§ **ESERCIZIO A**: Dal brano sulla causa amministrativa riporta il passo da "Il Comune di" a "odierna appellante principale.", sostituendo "memoria" con "comparsa".
§ **ESERCIZIO B**: Secondo il brano sulla causa amministrativa, in quale udienza la causa è stata trattenuta in decisione dal Collegio?
§ **ESERCIZIO C**: Prosegui il brano sulla causa amministrativa a partire dall'ultima frase riportata.

§ **BRANO DA LEGGERE**:
********************
Il Comune di Orta San Giulio ha depositato una memoria chiedendo la reiezione dell’appello principale ed un articolato appello incidentale volto ad avversare i capi della impugnata decisione che avevano annullato il permesso di costruire n. 29/2003 e nell’ambito del quale è stata ribadita la eccezione di inammissibilità per tardività e difetto di legittimazione del mezzo di primo grado proposto dalla parte orinaria ricorrente ed odierna appellante principale.

La Provincia regionale di Novara ha depositato una articolata memoria chiedendo la reiezione dell’appello principale perché infondato.

Alla camera di consiglio del 4 Marzo 2008 fissata per la delibazione della istanza di sospensione della esecutività della sentenza gravata la Sezione ha accolto con ordinanza n. 1125/2008 la domanda di sospensiva alla stregua della considerazione per cui “in un quadro comparativo d’interessi, pare, allo stato, prevalente l’interesse dell’appellante incidentale Conca d’Oro s.r.l. al completamento della costruzione in relazione alla quale è stata pronunciata la contestata statuizione d’illegittimità del permesso di costruire, tenuto anche conto che un eventuale esito negativo del medesimo appello incidentale consente comunque il ripristino della situazione nei limiti della riscontrata illegittimità della costruzione;

Ritenuto viceversa che, sempre ad una prima sommaria delibazione, non pare che il ricorso principale sia assistito dalla prescritto fumus, in relazione alla statuita irricevibilità della impugnativa della variante proposta di p.r.g.;.”

Alla odierna pubblica udienza del 22 gennaio 2013 la causa è stata trattenuta in decisione dal Collegio.
********************
§ **RIGHE FORNITE**:

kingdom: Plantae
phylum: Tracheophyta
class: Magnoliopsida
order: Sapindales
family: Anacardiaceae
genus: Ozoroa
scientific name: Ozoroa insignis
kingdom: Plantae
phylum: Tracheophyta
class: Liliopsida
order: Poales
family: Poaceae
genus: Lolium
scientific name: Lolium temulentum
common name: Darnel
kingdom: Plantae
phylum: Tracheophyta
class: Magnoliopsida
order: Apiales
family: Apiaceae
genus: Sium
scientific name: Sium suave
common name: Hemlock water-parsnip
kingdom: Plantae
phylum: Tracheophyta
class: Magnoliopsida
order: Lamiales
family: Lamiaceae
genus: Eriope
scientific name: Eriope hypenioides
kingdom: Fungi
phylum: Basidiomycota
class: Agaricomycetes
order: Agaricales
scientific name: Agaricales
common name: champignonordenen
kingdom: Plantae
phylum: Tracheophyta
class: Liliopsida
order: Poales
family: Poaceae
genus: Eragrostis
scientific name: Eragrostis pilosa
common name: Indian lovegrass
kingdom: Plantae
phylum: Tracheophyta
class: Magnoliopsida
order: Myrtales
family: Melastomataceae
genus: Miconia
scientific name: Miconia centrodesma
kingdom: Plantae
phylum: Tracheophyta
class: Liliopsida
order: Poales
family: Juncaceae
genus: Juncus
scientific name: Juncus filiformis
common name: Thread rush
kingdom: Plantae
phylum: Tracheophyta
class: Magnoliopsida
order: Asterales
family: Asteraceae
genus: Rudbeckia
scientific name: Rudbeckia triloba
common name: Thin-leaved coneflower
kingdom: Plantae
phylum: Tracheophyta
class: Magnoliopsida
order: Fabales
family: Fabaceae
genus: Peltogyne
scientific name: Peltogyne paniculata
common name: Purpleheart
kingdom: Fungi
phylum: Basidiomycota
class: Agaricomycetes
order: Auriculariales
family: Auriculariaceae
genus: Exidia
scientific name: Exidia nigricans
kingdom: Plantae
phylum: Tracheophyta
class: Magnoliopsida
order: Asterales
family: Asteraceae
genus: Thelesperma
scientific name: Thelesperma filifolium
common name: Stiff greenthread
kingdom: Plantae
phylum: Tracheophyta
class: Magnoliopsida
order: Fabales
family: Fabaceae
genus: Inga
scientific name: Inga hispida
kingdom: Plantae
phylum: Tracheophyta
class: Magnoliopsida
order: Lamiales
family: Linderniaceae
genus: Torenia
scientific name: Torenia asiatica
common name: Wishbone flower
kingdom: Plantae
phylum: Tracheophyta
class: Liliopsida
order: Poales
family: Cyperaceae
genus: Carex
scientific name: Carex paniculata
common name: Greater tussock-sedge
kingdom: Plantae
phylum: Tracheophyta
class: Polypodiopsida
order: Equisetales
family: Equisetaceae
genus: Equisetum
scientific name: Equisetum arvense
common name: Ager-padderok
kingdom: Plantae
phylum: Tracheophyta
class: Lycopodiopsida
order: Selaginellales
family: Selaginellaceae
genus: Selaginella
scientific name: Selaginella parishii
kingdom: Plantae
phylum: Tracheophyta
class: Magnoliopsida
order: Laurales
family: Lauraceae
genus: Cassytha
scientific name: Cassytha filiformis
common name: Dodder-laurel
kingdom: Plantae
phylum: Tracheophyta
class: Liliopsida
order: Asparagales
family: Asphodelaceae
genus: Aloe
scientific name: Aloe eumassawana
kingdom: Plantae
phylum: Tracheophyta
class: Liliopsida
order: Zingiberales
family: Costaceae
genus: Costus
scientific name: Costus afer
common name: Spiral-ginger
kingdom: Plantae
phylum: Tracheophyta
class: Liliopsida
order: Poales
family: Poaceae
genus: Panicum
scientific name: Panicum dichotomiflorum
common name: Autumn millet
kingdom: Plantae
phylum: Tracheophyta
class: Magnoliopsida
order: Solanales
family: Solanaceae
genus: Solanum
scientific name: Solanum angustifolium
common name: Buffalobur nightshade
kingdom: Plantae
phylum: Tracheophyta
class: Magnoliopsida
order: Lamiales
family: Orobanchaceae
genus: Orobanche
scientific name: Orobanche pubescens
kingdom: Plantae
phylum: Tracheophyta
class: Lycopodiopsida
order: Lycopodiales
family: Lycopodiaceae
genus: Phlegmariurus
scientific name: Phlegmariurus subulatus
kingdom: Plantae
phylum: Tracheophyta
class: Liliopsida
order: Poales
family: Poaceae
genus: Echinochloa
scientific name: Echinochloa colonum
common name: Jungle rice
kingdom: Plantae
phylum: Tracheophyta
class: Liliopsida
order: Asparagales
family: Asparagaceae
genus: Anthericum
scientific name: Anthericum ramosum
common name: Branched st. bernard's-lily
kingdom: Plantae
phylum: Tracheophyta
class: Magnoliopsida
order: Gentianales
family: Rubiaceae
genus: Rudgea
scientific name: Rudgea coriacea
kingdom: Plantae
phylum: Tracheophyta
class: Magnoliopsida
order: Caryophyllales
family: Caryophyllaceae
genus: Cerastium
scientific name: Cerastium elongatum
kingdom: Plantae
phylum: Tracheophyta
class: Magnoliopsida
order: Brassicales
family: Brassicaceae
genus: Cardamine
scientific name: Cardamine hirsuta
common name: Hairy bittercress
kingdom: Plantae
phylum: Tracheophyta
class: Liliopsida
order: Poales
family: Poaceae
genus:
********************
§ **RISULTATO ATTESO A**:
Il Comune di Orta San Giulio ha depositato una comparsa chiedendo la reiezione dell’appello principale ed un articolato appello incidentale volto ad avversare i capi della impugnata decisione che avevano annullato il permesso di costruire n. 29/2003 e nell’ambito del quale è stata ribadita la eccezione di inammissibilità per tardività e difetto di legittimazione del mezzo di primo grado proposto dalla parte orinaria ricorrente ed odierna appellante principale.

§ **RISULTATO ATTESO B**: Nella pubblica udienza del 22 gennaio 2013.

§ **RISULTATO ATTESO C**:
DIRITTO

1.L’appello principale è infondato e merita la reiezione. Parimenti merita di essere disatteso l’appello incidentale: la gravata sentenza deve pertanto essere integralmente confermata.

1.Va premesso che il Collegio ritiene che la causa sia sufficientemente istruita e che, pertanto, vadano disattese le istanze istruttorie formulate dalle parti.

1.1. Sebbene le appellanti incidentali propongano doglianze che, sotto il profilo logico, dovrebbero essere scrutinate in via prioritaria, ritiene il Collegio di esaminare gli appelli proposti muovendo dalla disamina dell’appello principale.

2. Quanto appunto all’appello principale proposto dai ********** e N., l’intero ventaglio di censure scrutinabili si risolve nella disamina di due distinti ma connessi versanti d’indagine: occorre prendere in esame la tesi secondo la quale i vizi attingenti la detta delibera trasmodavano la mera illegittimità e si risolvevano nella radicale nullità della stessa (dal che conseguirebbe, secondo la tesi di parte appellante, la rilevabilità del vizio senza limiti di tempo e la inutilità di vagliare i profili di tempestività del mezzo di primo grado).

Sotto il profilo processuale (e con argomenti strettamente legati alla censura di nullità sulla quale ci si è prima soffermati) va invece esplorata la ritualità del mezzo di primo grado con riferimento alle censure proposte avverso la variante al PRG, adottata con deliberazione consiliare n. 42 del 2002 ed approvata con deliberazione n. 8 del 2003 verificando la esattezza della statuizione del primo giudice secondo la quale- avuto riguardo alla circostanza che il mezzo di primo grado era stato proposto nel 2006 – il ricorso era tardivo.

3. Tutte le censure proposte dall’appellante principale possono essere scandagliate facendo richiamo ai consolidati principi in passato resi dalla giurisprudenza amministrativa in materia.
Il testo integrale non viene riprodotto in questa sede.